Whenever it comes to that moment in the film, I wait to see if there is an odd reaction by any fluent Korean speakers. But, nary a whisper so far. In terms of cultural translation, there may be a few head scratchers for foreign audiences such as guys riding around on scooters tossing business cards and delivering food in dented metal cases. But, thankfully, deeply human themes such as love, hate and revenge can rise up and transcend cultural divides.
We started filming in the early evening of a rainy March day in the northern area of Busan. It’s always really odd to be filming on set (a remote alleyway in this case) the first day. You’ve been anticipating the day, thinking about it constantly as you play it out in your head, and perhaps even dreading it. It is always a bit frightening to move from theory to practice, in any life discipline, and it is no different in filmmaking. And so, as I sat there on the gritty damp ground with a running scooter laying sideways and Korean fried rice exploded all over the road, I excitedly entered a new unknown.
As we ventured further into the shoot, we visited many different areas, from the Jagalchi Fish Market to my brother’s house where it all got started, to a crab restaurant with a giant plastic crab over the door in Jangjeon-dong. We encountered a red-faced, soju-stained executive from Samsung offering us his unflinching assistance; we were berated through a second story window for continually filming in the same neighborhood week after week; and we crashed a scooter into a telephone pole at least once. Our days ranged from just a few hours at the beginning to one that lasted over 17 hours. Every difficulty that I expected (and a bunch that I probably didn’t) visited us, but we made it through.

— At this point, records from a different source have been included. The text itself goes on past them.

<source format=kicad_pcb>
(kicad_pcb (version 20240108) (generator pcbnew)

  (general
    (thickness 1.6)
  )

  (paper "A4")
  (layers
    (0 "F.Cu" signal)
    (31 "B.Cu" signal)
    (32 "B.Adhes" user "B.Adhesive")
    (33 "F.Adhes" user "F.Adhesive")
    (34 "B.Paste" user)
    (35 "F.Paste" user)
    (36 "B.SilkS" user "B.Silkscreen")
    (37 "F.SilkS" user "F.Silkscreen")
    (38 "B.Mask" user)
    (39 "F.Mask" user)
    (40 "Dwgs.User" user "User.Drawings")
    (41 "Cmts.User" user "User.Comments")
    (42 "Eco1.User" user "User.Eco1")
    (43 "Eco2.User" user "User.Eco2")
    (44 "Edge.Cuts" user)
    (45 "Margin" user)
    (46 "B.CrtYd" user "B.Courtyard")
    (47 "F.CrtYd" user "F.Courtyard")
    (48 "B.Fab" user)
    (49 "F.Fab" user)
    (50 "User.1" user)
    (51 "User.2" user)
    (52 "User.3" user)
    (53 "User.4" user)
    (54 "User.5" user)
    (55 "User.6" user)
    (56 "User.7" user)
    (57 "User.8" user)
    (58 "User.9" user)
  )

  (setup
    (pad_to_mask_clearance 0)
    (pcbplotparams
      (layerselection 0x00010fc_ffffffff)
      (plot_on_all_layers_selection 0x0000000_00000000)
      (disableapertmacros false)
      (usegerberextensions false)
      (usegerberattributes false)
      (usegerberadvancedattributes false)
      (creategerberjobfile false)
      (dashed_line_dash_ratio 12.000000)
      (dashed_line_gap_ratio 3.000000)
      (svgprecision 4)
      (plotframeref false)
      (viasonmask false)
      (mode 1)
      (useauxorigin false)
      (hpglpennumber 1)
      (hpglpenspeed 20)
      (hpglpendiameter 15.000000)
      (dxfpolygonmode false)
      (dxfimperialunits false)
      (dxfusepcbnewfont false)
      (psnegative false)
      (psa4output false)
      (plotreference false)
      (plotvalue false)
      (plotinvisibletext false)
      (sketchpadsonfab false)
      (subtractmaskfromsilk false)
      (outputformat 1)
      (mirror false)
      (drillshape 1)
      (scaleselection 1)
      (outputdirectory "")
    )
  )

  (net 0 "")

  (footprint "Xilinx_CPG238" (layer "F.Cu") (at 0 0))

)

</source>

After finishing filming, for a reason I can’t explain, it took me nearly six months to get the film cut. Mostly likely it was the continual business of living in Korea and teaching English to children who can barely speak Korean, coupled with preparation for heading back to the States for a monthlong break – or perhaps I was just being lazy.
When I arrived back in America, I met with the composer for the film, Devin Kirby-Hansen – half of the crushing bass and drums duo The Post Mortems – with whom I’d worked before, and who had a good handle on what I wanted. Meanwhile, I was working on the color correction process as well as adjusting the audio mix and doing post-recorded sound effects called foley. (To be clear, this was usually just my buddy and I crushing clay flower pots in the snow alley behind my parents' house in Iowa or stabbing knives into a log in their basement – not quite as glamorous as Hollywood!)

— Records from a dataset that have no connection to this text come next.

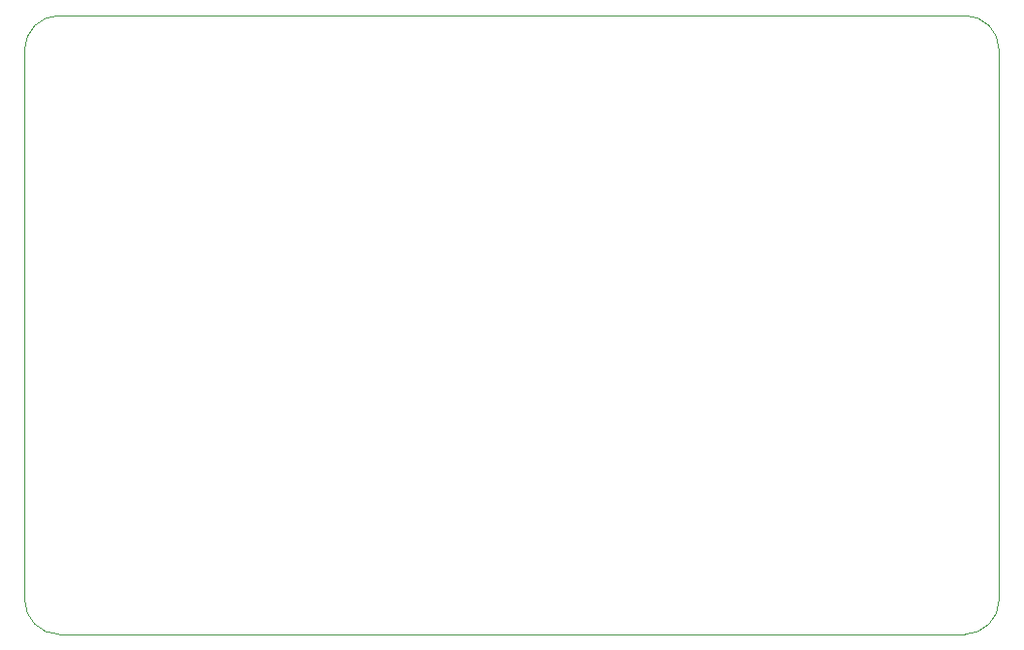
<source format=gbr>
G04 #@! TF.GenerationSoftware,KiCad,Pcbnew,(5.1.5-0-10_14)*
G04 #@! TF.CreationDate,2020-06-28T10:11:47+02:00*
G04 #@! TF.ProjectId,imcp-devkit,696d6370-2d64-4657-966b-69742e6b6963,rev?*
G04 #@! TF.SameCoordinates,Original*
G04 #@! TF.FileFunction,Profile,NP*
%FSLAX46Y46*%
G04 Gerber Fmt 4.6, Leading zero omitted, Abs format (unit mm)*
G04 Created by KiCad (PCBNEW (5.1.5-0-10_14)) date 2020-06-28 10:11:47*
%MOMM*%
%LPD*%
G04 APERTURE LIST*
%ADD10C,0.050000*%
G04 APERTURE END LIST*
D10*
X139000000Y-47000000D02*
X60000000Y-47000000D01*
X139000000Y-101000000D02*
X60000000Y-101000000D01*
X142000000Y-98000000D02*
G75*
G02X139000000Y-101000000I-3000000J0D01*
G01*
X60000000Y-101000000D02*
G75*
G02X57000000Y-98000000I0J3000000D01*
G01*
X57000000Y-50000000D02*
X57000000Y-98000000D01*
X142000000Y-50000000D02*
X142000000Y-98000000D01*
X139000000Y-47000000D02*
G75*
G02X142000000Y-50000000I0J-3000000D01*
G01*
X57000000Y-50000000D02*
G75*
G02X60000000Y-47000000I3000000J0D01*
G01*
M02*

</source>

This period of time reminded me of how complicated and yet satisfying the process of making a movie is. It was shot in Korea in the spring, editing partially in Korea in the summer, and the sound effects and music were created in Iowa in the winter. Truly a collaborative process. When we finally made it back to Korea – after one month turned to four – Devin delivered the music to me and I finally finished it up. It was amazing, the number of people who were willing to help out and give hours upon hours of their time for nothing more than some kimbap or a Gatorade.

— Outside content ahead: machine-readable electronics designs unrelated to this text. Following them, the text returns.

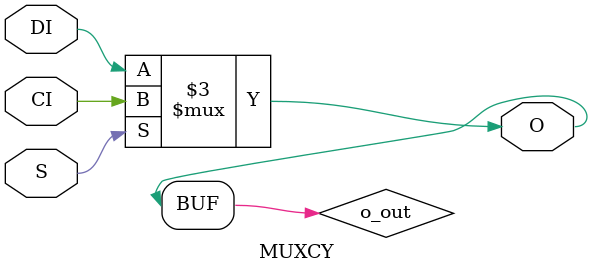
<source format=v>

/*

FUNCTION	: 2 to 1 Multiplexer for Carry Logic

*/

`timescale  100 ps / 10 ps


module MUXCY (O, CI, DI, S);

    output O;
    reg    o_out;

    input  CI, DI, S;

    buf B1 (O, o_out);

	always @(CI or DI or S) begin
	    if (S)
		o_out <= CI;
	    else
		o_out <= DI;
	end

    specify
	(CI => O) = (0, 0);
	(DI => O) = (0, 0);
	(S  => O) = (0, 0);
    endspecify

endmodule


</source>
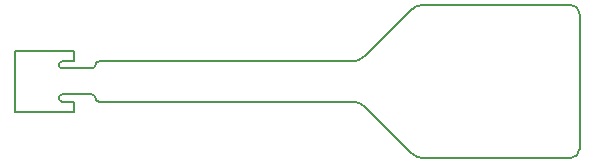
<source format=gm1>
G04 #@! TF.GenerationSoftware,KiCad,Pcbnew,(5.1.6-87-g1447494bc)*
G04 #@! TF.CreationDate,2020-12-18T18:28:38-06:00*
G04 #@! TF.ProjectId,mff2-to-4ffnano,6d666632-2d74-46f2-9d34-66666e616e6f,v1.0*
G04 #@! TF.SameCoordinates,Original*
G04 #@! TF.FileFunction,Profile,NP*
%FSLAX46Y46*%
G04 Gerber Fmt 4.6, Leading zero omitted, Abs format (unit mm)*
G04 Created by KiCad (PCBNEW (5.1.6-87-g1447494bc)) date 2020-12-18 18:28:38*
%MOMM*%
%LPD*%
G01*
G04 APERTURE LIST*
G04 #@! TA.AperFunction,Profile*
%ADD10C,0.150000*%
G04 #@! TD*
G04 APERTURE END LIST*
D10*
X165700000Y-136600000D02*
G75*
G02*
X164900000Y-137400000I-800000J0D01*
G01*
X164900000Y-124400000D02*
G75*
G02*
X165700000Y-125200000I0J-800000D01*
G01*
X152525000Y-137400000D02*
G75*
G02*
X151464341Y-136971930I0J1528069D01*
G01*
X146439340Y-132600000D02*
G75*
G02*
X147499999Y-133028070I0J-1528069D01*
G01*
X151439340Y-124839340D02*
G75*
G02*
X152500000Y-124400000I1060660J-1060660D01*
G01*
X147500000Y-128760660D02*
G75*
G02*
X146439340Y-129200000I-1060660J1060660D01*
G01*
X125000000Y-132600000D02*
X146439340Y-132600000D01*
X125000000Y-129200000D02*
X146439340Y-129200000D01*
X124700000Y-129500000D02*
G75*
G02*
X125000000Y-129200000I300000J0D01*
G01*
X124700000Y-129500000D02*
G75*
G02*
X124400000Y-129800000I-300000J0D01*
G01*
X121900000Y-129800000D02*
X124400000Y-129800000D01*
X121900000Y-129800000D02*
G75*
G02*
X121900000Y-129200000I0J300000D01*
G01*
X125000000Y-132600000D02*
G75*
G02*
X124700000Y-132300000I0J300000D01*
G01*
X124400000Y-132000000D02*
G75*
G02*
X124700000Y-132300000I0J-300000D01*
G01*
X151439340Y-124839340D02*
X147500000Y-128760660D01*
X122900000Y-129200000D02*
X121900000Y-129200000D01*
X121900000Y-132600000D02*
G75*
G02*
X121900000Y-132000000I0J300000D01*
G01*
X122900000Y-132600000D02*
X121900000Y-132600000D01*
X124400000Y-132000000D02*
X121900000Y-132000000D01*
X151464341Y-136971930D02*
X147499999Y-133028070D01*
X122900000Y-133500000D02*
X122900000Y-132600000D01*
X117900000Y-133500000D02*
X122900000Y-133500000D01*
X122900000Y-128300000D02*
X122900000Y-129200000D01*
X117900000Y-128300000D02*
X122900000Y-128300000D01*
X152525000Y-137400000D02*
X164900000Y-137400000D01*
X165700000Y-136600000D02*
X165700000Y-125200000D01*
X164900000Y-124400000D02*
X152500000Y-124400000D01*
X117900000Y-128300000D02*
X117900000Y-133500000D01*
M02*

</source>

It’s been two years now since I started, and although it was an incredible amount of work, I couldn’t be more pleased that I did it – or rather that we did it. The whole complicated wonderful process reminds me a bit of Red’s words from the aforementioned Shawshank Redemption, explaining Andy Dufresne’s escape: “Andy crawled to freedom through five hundred yards of shit smelling foulness I can't even imagine, or maybe I just don't want to.”
After meandering out into that twisted alleyway all those many months ago, I finally crawled my own way out and emerged clean on the other side, with months and years of struggles imprinted on a disc – film in hand.